■ Task directions ■
Word for word, set down every line of the entries below from the line with "12.5% तक शुल्क" to the line with "ब्लू होराइजन' से सम्मानित", including both, and no other line.

▶

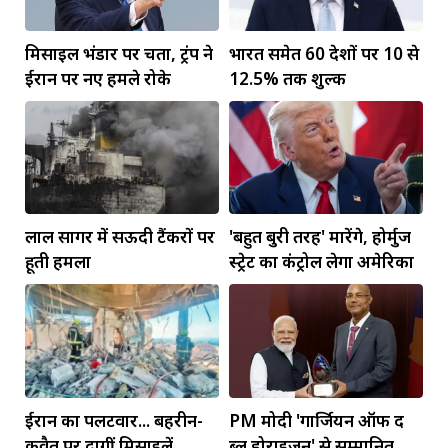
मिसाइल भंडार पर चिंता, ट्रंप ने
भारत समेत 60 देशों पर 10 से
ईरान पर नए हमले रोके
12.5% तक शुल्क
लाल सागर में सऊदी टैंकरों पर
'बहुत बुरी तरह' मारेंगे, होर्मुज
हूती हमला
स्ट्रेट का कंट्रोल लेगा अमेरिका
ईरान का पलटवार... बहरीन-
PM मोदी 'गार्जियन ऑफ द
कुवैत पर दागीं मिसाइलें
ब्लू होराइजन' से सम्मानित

◀
▶

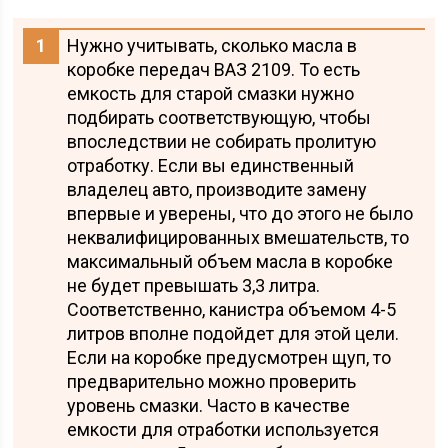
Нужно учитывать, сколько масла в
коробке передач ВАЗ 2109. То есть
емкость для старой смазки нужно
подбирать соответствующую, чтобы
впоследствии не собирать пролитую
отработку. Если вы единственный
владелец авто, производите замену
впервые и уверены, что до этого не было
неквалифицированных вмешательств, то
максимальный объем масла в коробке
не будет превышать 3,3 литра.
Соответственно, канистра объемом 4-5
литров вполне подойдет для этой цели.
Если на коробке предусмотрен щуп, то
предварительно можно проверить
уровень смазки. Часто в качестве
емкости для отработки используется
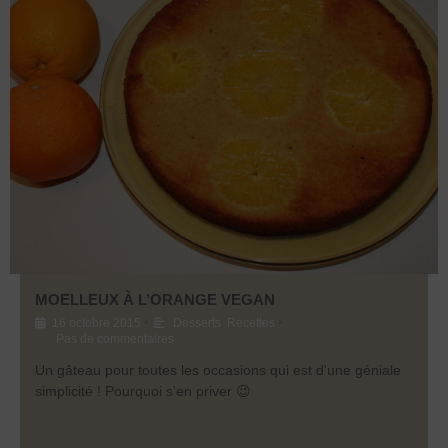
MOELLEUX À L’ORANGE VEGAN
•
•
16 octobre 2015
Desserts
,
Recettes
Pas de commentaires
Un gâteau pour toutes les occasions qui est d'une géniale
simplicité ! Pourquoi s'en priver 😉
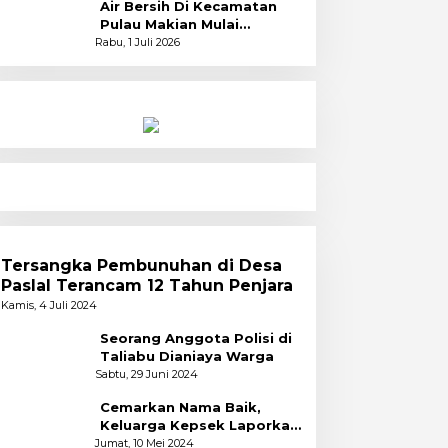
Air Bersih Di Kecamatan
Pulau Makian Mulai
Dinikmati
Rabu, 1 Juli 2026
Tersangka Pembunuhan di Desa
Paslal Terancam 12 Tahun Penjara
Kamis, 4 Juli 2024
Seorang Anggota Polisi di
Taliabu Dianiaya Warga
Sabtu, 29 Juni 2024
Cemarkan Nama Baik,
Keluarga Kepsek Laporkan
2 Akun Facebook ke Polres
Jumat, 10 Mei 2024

◀

■ Expected answer ■
12.5% तक शुल्क
लाल सागर में सऊदी टैंकरों पर
'बहुत बुरी तरह' मारेंगे, होर्मुज
हूती हमला
स्ट्रेट का कंट्रोल लेगा अमेरिका
ईरान का पलटवार... बहरीन-
PM मोदी 'गार्जियन ऑफ द
कुवैत पर दागीं मिसाइलें
ब्लू होराइजन' से सम्मानित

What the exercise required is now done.